*What you should do*
Lay out every line of the entries below as a JSON list of strings, one string per line, skipping blank lines and leaving out the pictures.

*Records*
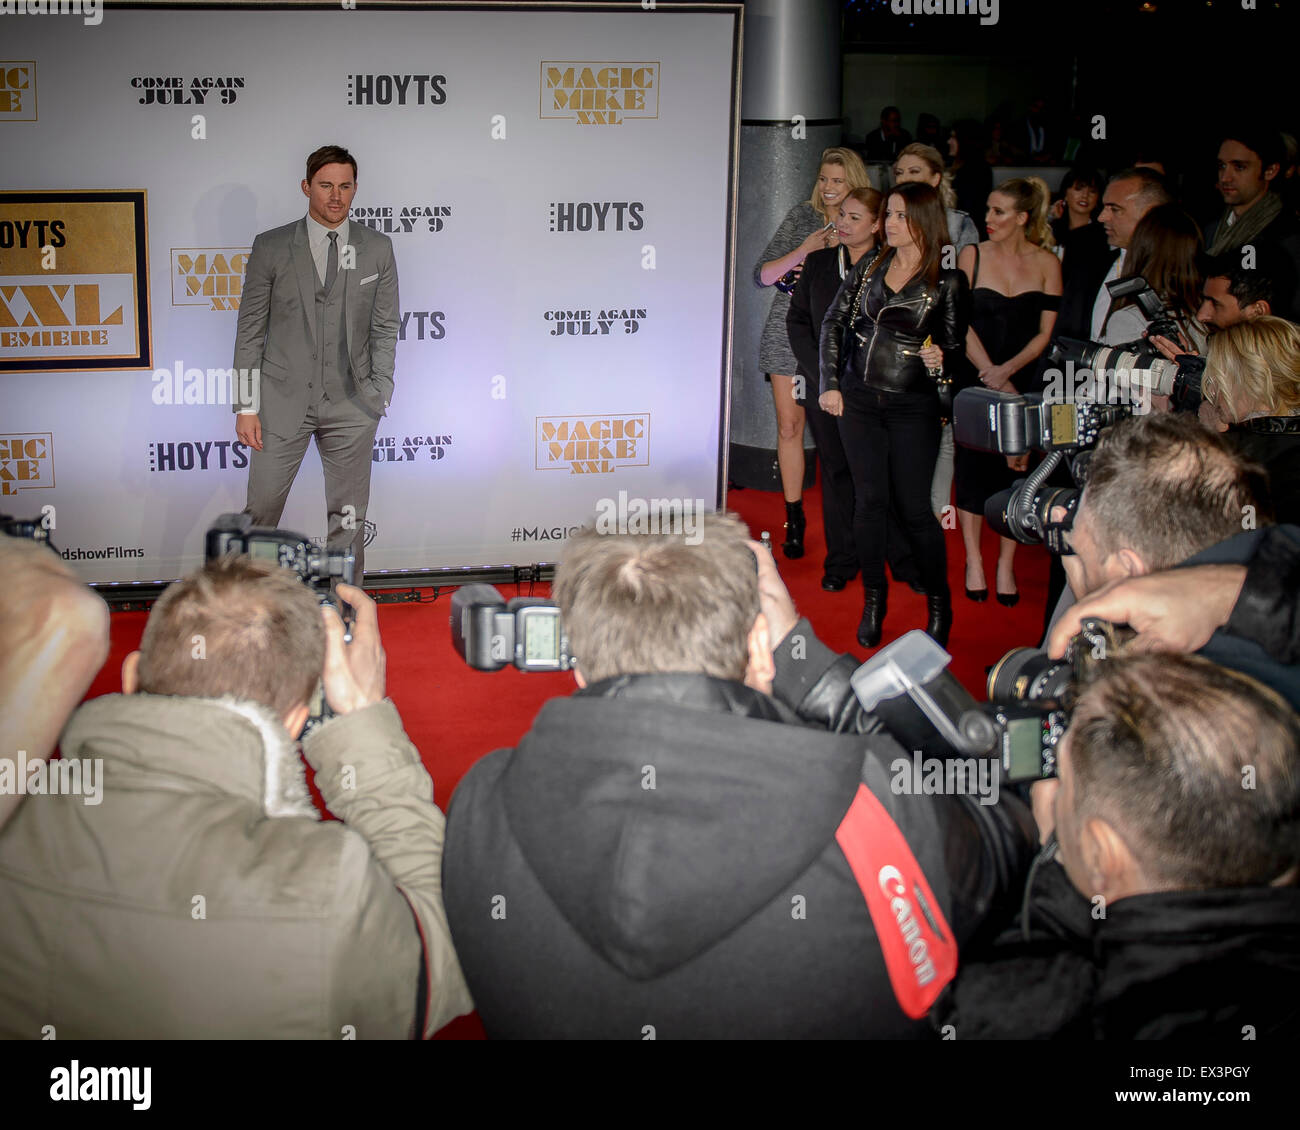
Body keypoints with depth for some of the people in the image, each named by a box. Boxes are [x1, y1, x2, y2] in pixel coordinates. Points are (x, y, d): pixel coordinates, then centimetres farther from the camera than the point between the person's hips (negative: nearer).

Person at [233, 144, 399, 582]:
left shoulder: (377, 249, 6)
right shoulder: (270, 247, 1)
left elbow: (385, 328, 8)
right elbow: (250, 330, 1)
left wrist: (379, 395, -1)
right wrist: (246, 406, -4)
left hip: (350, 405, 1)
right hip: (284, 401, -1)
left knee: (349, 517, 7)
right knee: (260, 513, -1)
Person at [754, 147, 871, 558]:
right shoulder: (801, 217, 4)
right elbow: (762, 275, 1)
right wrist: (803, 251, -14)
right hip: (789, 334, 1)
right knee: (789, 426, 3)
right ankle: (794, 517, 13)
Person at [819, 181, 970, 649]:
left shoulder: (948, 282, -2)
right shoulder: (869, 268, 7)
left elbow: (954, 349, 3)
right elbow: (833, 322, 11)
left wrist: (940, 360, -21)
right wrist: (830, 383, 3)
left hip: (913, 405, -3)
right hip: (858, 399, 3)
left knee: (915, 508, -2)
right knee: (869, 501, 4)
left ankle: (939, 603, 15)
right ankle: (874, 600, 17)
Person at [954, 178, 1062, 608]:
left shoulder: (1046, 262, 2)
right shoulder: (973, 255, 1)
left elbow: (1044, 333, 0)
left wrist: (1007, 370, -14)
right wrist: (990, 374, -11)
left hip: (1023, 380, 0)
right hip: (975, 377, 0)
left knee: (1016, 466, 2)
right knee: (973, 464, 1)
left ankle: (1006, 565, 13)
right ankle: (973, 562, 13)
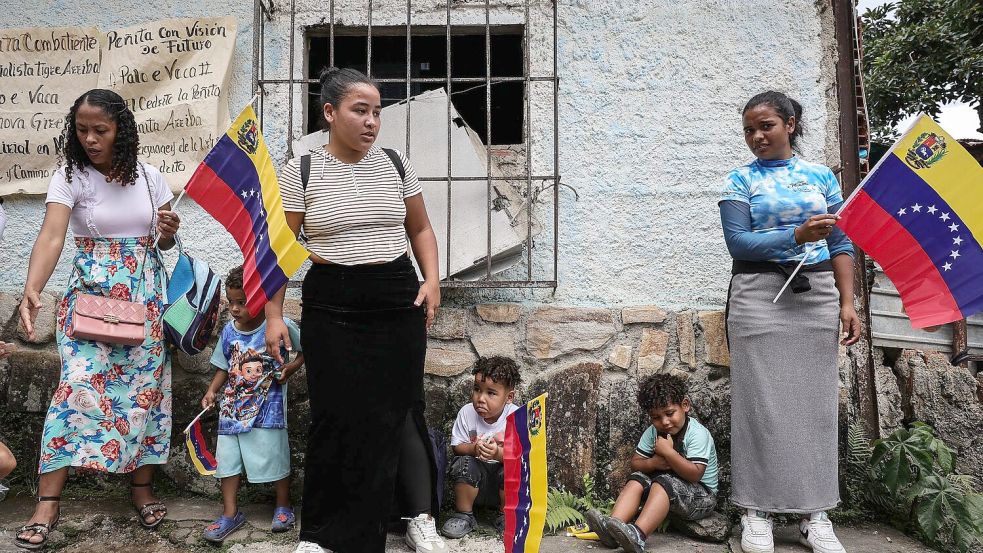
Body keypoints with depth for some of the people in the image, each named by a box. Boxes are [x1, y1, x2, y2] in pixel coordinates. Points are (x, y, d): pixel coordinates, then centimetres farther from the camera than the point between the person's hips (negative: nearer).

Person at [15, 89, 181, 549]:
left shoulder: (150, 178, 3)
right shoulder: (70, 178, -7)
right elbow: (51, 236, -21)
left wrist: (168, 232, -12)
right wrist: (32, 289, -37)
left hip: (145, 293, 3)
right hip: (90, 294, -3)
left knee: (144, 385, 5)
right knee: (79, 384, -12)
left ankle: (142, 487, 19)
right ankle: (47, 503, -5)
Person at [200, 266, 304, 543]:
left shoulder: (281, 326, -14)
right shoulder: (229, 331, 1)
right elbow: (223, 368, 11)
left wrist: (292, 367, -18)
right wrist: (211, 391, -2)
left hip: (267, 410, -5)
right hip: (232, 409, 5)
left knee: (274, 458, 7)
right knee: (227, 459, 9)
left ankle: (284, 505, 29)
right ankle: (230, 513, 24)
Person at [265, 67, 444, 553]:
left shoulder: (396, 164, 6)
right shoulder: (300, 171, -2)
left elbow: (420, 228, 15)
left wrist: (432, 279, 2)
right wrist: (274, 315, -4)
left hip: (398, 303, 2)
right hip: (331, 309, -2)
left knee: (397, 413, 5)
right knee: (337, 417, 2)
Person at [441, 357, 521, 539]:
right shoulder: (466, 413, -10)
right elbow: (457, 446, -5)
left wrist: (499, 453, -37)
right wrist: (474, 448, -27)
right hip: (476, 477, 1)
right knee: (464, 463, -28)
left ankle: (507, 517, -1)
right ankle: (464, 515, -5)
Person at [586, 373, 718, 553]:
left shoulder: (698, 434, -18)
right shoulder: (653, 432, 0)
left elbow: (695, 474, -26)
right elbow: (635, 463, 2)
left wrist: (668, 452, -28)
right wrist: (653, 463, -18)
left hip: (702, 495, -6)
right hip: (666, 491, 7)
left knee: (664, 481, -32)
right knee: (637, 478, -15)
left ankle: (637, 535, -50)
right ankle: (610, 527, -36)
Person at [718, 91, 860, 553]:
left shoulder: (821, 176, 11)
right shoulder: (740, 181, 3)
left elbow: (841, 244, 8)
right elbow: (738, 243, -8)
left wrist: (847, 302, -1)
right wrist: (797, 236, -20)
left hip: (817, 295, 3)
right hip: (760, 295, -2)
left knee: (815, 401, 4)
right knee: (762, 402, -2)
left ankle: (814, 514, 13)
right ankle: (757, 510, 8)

*Exercise solution*
[
  "Body keypoints with depth for some of the people in the image, each named by a box. Boxes are [x1, y1, x2, y2] in pixel coordinates. Points are (x, y, d): pixel coordinates, then centimetres farther from the camera than the point between the person's hips (negative: nearer).",
  "Person at [233, 144, 399, 582]:",
  "left shoulder: (377, 249, 6)",
  "right shoulder: (270, 247, 1)",
  "left elbow: (385, 328, 8)",
  "right elbow: (250, 330, 1)",
  "left wrist: (379, 395, -1)",
  "right wrist: (246, 406, -4)",
  "left hip: (350, 405, 1)",
  "right hip: (284, 401, -1)",
  "left knee: (349, 517, 7)",
  "right knee: (260, 513, -1)",
  "Person at [754, 147, 871, 558]:",
  "right shoulder: (801, 217, 4)",
  "right elbow: (762, 275, 1)",
  "right wrist: (803, 251, -14)",
  "right hip: (789, 334, 1)",
  "right knee: (789, 426, 3)",
  "right ankle: (794, 517, 13)",
  "Person at [819, 181, 970, 649]:",
  "left shoulder: (948, 282, -2)",
  "right shoulder: (869, 268, 7)",
  "left elbow: (954, 349, 3)",
  "right elbow: (833, 322, 11)",
  "left wrist: (940, 360, -21)",
  "right wrist: (830, 383, 3)",
  "left hip: (913, 405, -3)",
  "right hip: (858, 399, 3)",
  "left knee: (915, 508, -2)",
  "right knee: (869, 501, 4)",
  "left ankle: (939, 603, 15)",
  "right ankle: (874, 600, 17)",
  "Person at [954, 178, 1062, 608]:",
  "left shoulder: (1046, 262, 2)",
  "right shoulder: (973, 255, 1)",
  "left elbow: (1044, 333, 0)",
  "left wrist: (1007, 370, -14)",
  "right wrist: (990, 374, -11)",
  "left hip: (1023, 380, 0)",
  "right hip: (975, 377, 0)",
  "left knee: (1016, 466, 2)",
  "right knee: (973, 464, 1)",
  "left ankle: (1006, 565, 13)",
  "right ankle: (973, 562, 13)",
  "Body keypoints with depth for some of the people in the image, each named by a box. Boxes are [x1, y1, x2, y2] in pixel coordinates. Points are (x, y, d): pixel coordinates, then centimetres farther from the camera than the point between the person's hips (negative: nearer).",
  "Person at [15, 89, 181, 549]:",
  "left shoulder: (150, 178, 3)",
  "right shoulder: (70, 178, -7)",
  "right elbow: (51, 236, -21)",
  "left wrist: (168, 232, -12)",
  "right wrist: (32, 289, -37)",
  "left hip: (145, 293, 3)",
  "right hip: (90, 294, -3)",
  "left knee: (144, 385, 5)",
  "right knee: (79, 384, -12)",
  "left ankle: (142, 487, 19)",
  "right ankle: (47, 503, -5)",
  "Person at [200, 266, 304, 543]:",
  "left shoulder: (281, 326, -14)",
  "right shoulder: (229, 331, 1)",
  "right elbow: (223, 368, 11)",
  "left wrist: (292, 367, -18)",
  "right wrist: (211, 391, -2)",
  "left hip: (267, 410, -5)",
  "right hip: (232, 409, 5)",
  "left knee: (274, 458, 7)",
  "right knee: (227, 459, 9)",
  "left ankle: (284, 505, 29)",
  "right ankle: (230, 513, 24)",
  "Person at [265, 67, 444, 553]:",
  "left shoulder: (396, 164, 6)",
  "right shoulder: (300, 171, -2)",
  "left elbow: (420, 228, 15)",
  "left wrist: (432, 279, 2)",
  "right wrist: (274, 315, -4)",
  "left hip: (398, 303, 2)",
  "right hip: (331, 309, -2)",
  "left knee: (397, 413, 5)",
  "right knee: (337, 417, 2)",
  "Person at [441, 357, 521, 539]:",
  "right shoulder: (466, 413, -10)",
  "right elbow: (457, 446, -5)",
  "left wrist: (499, 453, -37)",
  "right wrist: (474, 448, -27)",
  "right hip: (476, 477, 1)",
  "right knee: (464, 463, -28)",
  "left ankle: (507, 517, -1)",
  "right ankle: (464, 515, -5)",
  "Person at [586, 373, 718, 553]:",
  "left shoulder: (698, 434, -18)",
  "right shoulder: (653, 432, 0)",
  "left elbow: (695, 474, -26)",
  "right elbow: (635, 463, 2)",
  "left wrist: (668, 452, -28)",
  "right wrist: (653, 463, -18)",
  "left hip: (702, 495, -6)",
  "right hip: (666, 491, 7)",
  "left knee: (664, 481, -32)",
  "right knee: (637, 478, -15)",
  "left ankle: (637, 535, -50)",
  "right ankle: (610, 527, -36)",
  "Person at [718, 91, 860, 553]:",
  "left shoulder: (821, 176, 11)",
  "right shoulder: (740, 181, 3)",
  "left elbow: (841, 244, 8)",
  "right elbow: (738, 243, -8)",
  "left wrist: (847, 302, -1)",
  "right wrist: (797, 236, -20)",
  "left hip: (817, 295, 3)",
  "right hip: (760, 295, -2)",
  "left knee: (815, 401, 4)",
  "right knee: (762, 402, -2)",
  "left ankle: (814, 514, 13)",
  "right ankle: (757, 510, 8)"
]